# [Exercise goal]
From the beginning of the rows below through the line that contains "Picture Soundtrack)", give every line as a numbered list, leaving out any blank lines.

Dataset entries Start Marker

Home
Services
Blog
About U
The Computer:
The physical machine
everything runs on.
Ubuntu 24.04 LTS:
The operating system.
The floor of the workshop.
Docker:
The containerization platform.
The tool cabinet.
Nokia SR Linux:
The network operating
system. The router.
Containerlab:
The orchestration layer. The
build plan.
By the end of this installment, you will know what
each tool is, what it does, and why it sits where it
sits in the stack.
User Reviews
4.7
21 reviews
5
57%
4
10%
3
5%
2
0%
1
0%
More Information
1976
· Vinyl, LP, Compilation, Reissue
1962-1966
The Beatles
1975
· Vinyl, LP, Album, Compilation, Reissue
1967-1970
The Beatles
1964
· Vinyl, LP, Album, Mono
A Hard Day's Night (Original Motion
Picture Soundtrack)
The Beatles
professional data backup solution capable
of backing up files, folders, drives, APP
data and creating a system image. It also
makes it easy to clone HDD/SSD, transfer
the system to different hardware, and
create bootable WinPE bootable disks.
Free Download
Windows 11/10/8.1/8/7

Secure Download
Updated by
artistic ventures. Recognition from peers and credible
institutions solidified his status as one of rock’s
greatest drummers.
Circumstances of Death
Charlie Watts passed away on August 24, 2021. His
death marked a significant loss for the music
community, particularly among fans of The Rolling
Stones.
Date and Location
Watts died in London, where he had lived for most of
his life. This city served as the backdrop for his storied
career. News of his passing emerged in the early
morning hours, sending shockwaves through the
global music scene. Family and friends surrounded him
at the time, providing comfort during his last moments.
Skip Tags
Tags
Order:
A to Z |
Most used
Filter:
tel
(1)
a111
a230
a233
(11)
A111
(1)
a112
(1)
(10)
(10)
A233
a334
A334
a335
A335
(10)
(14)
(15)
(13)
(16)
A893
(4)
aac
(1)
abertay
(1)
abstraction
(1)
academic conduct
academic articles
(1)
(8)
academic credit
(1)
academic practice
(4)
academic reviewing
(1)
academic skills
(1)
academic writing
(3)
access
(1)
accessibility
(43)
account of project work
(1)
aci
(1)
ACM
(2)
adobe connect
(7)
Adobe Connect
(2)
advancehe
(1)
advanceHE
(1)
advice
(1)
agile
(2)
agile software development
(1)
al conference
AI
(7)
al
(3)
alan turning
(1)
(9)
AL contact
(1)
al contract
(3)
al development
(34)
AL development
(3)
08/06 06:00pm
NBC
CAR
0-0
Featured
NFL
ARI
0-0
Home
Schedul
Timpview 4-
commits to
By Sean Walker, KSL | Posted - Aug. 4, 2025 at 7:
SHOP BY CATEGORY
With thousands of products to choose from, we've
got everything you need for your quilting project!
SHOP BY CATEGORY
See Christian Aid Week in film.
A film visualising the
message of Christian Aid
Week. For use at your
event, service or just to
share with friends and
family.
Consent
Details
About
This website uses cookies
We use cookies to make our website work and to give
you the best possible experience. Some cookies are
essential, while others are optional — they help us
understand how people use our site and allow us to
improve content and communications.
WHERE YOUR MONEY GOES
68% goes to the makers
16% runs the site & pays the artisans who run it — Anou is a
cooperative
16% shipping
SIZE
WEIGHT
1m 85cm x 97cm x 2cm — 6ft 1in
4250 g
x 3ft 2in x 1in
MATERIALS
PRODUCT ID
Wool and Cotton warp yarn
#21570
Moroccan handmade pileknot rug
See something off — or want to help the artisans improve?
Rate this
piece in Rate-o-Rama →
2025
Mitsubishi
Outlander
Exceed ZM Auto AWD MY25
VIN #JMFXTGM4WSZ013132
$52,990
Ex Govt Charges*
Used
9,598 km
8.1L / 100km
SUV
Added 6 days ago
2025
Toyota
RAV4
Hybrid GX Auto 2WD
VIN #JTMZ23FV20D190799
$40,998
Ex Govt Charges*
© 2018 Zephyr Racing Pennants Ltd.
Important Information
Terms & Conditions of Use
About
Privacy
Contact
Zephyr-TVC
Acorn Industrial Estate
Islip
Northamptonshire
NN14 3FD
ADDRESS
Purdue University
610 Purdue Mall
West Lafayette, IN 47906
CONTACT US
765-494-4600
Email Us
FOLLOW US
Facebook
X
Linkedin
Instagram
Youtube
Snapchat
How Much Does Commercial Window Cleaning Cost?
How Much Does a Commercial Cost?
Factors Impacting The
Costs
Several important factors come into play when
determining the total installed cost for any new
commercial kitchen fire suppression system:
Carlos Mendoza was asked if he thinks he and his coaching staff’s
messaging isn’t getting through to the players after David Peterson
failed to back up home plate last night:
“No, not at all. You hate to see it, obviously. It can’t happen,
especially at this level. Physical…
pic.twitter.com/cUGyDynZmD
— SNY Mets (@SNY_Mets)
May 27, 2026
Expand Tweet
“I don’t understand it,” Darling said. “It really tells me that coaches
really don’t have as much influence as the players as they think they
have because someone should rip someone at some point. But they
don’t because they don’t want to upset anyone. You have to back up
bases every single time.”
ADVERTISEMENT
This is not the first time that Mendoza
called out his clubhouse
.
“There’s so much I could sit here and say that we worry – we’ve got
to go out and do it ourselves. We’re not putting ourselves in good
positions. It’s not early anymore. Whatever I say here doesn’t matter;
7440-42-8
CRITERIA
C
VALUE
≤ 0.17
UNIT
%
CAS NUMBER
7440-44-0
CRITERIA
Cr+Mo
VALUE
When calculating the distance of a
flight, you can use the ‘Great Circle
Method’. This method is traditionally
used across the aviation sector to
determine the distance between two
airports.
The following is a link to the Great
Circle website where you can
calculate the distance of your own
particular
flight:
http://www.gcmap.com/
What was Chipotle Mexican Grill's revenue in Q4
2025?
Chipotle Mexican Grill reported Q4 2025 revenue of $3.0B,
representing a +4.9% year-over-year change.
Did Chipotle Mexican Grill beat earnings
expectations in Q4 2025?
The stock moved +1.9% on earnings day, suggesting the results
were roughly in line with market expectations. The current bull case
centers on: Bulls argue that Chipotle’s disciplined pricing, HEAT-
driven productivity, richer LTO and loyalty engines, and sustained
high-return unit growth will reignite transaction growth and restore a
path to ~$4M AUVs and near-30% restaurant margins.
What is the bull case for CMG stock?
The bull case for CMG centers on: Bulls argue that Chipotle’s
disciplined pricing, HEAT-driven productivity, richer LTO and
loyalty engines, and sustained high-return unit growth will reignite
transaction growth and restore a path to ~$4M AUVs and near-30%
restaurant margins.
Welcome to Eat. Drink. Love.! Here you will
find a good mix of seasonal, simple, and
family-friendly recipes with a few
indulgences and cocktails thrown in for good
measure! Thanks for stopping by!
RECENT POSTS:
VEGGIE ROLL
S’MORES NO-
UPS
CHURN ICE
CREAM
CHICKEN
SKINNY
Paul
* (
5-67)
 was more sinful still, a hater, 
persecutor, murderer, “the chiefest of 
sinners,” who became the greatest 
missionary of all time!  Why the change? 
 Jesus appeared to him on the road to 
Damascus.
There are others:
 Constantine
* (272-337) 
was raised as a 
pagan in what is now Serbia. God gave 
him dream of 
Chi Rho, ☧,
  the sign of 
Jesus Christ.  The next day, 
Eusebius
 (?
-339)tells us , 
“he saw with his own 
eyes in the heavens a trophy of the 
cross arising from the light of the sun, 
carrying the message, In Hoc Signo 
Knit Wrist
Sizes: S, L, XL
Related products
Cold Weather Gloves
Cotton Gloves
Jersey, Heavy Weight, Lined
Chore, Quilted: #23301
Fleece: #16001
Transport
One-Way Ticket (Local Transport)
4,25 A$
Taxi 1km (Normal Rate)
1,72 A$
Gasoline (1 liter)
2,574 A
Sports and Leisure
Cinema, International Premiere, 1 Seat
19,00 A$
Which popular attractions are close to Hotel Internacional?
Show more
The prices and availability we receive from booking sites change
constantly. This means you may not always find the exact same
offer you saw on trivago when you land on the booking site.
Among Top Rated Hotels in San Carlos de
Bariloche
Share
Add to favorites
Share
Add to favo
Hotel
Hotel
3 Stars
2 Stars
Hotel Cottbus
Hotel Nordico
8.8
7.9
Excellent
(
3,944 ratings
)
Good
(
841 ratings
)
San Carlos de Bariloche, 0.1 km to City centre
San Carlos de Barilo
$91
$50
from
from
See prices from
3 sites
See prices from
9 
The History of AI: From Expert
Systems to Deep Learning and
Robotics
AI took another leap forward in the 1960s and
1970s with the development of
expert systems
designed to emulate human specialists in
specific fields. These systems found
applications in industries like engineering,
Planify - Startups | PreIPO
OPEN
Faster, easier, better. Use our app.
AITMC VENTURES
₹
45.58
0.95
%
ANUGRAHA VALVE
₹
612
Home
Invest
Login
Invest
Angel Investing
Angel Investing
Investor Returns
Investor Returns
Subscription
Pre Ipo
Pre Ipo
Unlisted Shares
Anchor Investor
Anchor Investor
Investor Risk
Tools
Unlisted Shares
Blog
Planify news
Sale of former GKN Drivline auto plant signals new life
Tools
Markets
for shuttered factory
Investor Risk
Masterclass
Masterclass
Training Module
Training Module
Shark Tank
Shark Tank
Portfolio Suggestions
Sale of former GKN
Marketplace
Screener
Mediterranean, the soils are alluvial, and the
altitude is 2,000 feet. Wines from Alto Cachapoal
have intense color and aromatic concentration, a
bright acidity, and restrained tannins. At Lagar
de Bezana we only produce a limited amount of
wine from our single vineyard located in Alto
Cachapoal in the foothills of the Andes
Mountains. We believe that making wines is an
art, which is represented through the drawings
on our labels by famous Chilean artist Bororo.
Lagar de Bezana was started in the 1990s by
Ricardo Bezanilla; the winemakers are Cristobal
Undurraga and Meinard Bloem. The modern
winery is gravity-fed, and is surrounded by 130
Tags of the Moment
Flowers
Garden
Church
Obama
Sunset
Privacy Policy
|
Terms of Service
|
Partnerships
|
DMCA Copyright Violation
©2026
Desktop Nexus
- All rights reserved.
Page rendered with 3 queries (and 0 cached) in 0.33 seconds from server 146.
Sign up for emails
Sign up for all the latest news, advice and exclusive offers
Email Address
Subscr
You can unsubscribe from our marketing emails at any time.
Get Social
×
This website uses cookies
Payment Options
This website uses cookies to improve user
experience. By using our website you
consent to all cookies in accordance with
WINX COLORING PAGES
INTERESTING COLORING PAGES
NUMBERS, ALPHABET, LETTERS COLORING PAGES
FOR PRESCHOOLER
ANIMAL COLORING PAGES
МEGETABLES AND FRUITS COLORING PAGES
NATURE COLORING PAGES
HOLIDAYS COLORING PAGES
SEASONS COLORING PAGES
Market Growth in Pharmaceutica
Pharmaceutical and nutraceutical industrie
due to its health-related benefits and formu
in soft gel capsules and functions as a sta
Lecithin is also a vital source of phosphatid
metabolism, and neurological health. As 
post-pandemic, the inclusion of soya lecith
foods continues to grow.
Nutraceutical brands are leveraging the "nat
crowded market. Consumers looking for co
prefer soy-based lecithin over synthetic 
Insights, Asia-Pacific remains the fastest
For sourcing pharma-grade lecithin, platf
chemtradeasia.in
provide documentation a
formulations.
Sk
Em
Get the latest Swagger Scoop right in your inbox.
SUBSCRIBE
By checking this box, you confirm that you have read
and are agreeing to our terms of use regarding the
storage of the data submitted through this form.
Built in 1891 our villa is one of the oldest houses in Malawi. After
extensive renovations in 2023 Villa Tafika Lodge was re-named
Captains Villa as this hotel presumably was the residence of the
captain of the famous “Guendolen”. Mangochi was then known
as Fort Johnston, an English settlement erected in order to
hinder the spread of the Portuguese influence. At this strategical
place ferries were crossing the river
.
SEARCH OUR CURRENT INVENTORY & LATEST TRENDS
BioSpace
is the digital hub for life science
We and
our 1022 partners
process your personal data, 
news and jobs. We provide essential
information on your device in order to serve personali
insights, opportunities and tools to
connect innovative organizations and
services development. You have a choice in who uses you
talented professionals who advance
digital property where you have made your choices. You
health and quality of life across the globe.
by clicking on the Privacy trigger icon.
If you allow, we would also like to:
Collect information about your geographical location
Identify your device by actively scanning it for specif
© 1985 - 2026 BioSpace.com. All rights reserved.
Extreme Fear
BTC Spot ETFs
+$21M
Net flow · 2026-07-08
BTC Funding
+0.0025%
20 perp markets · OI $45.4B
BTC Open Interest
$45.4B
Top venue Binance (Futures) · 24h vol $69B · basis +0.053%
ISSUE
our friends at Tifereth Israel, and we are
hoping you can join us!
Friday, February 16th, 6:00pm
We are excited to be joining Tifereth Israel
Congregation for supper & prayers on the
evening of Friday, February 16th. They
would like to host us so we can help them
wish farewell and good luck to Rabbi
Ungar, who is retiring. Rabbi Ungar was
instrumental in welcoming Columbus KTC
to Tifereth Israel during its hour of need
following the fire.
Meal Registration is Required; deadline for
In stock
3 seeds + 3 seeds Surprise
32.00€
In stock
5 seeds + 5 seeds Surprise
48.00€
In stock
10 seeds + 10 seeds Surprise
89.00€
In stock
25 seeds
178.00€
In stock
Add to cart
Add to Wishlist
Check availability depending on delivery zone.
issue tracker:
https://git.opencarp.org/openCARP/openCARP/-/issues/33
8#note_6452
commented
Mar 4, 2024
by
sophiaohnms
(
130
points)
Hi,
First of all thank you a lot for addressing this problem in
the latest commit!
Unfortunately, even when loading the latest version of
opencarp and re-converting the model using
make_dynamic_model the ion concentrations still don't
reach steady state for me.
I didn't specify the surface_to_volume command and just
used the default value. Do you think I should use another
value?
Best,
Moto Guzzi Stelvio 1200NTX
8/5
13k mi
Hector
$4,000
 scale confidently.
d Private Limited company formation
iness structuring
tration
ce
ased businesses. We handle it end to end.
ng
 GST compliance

Dataset entries End Marker

# [Solution for this exercise]
1. Home
2. Services
3. Blog
4. About U
5. The Computer:
6. The physical machine
7. everything runs on.
8. Ubuntu 24.04 LTS:
9. The operating system.
10. The floor of the workshop.
11. Docker:
12. The containerization platform.
13. The tool cabinet.
14. Nokia SR Linux:
15. The network operating
16. system. The router.
17. Containerlab:
18. The orchestration layer. The
19. build plan.
20. By the end of this installment, you will know what
21. each tool is, what it does, and why it sits where it
22. sits in the stack.
23. User Reviews
24. 4.7
25. 21 reviews
26. 5
27. 57%
28. 4
29. 10%
30. 3
31. 5%
32. 2
33. 0%
34. 1
35. 0%
36. More Information
37. 1976
38. · Vinyl, LP, Compilation, Reissue
39. 1962-1966
40. The Beatles
41. 1975
42. · Vinyl, LP, Album, Compilation, Reissue
43. 1967-1970
44. The Beatles
45. 1964
46. · Vinyl, LP, Album, Mono
47. A Hard Day's Night (Original Motion
48. Picture Soundtrack)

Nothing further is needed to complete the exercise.